--- START Stored records ---

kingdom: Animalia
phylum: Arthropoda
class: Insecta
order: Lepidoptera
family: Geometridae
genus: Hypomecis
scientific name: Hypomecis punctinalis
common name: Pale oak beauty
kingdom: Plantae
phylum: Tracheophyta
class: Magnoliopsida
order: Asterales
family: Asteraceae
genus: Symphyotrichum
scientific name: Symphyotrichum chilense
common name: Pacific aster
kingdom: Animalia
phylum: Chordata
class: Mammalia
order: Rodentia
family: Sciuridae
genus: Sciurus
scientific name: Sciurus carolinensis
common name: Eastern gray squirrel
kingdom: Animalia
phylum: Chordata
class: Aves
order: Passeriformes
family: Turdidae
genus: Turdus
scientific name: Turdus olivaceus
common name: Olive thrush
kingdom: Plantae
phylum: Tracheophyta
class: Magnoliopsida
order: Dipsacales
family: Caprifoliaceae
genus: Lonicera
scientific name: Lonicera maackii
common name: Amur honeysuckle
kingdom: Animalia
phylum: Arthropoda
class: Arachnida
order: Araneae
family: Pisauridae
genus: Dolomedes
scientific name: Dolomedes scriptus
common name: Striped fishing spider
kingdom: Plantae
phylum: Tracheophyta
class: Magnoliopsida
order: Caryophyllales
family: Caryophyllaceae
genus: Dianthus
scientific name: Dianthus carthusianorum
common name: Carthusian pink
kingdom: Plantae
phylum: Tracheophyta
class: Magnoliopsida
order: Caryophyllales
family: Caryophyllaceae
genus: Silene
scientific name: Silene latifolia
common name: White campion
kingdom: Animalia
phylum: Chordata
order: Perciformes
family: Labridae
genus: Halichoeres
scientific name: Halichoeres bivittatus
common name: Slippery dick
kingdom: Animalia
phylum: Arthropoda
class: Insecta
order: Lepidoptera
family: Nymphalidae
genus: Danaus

--- END Stored records ---

**Given task:** Can you pull out every line in the records above that contains the string "family", treating uppercase and lowercase letters as different?

**Correct answer:**
family: Geometridae
family: Asteraceae
family: Sciuridae
family: Turdidae
family: Caprifoliaceae
family: Pisauridae
family: Caryophyllaceae
family: Caryophyllaceae
family: Labridae
family: Nymphalidae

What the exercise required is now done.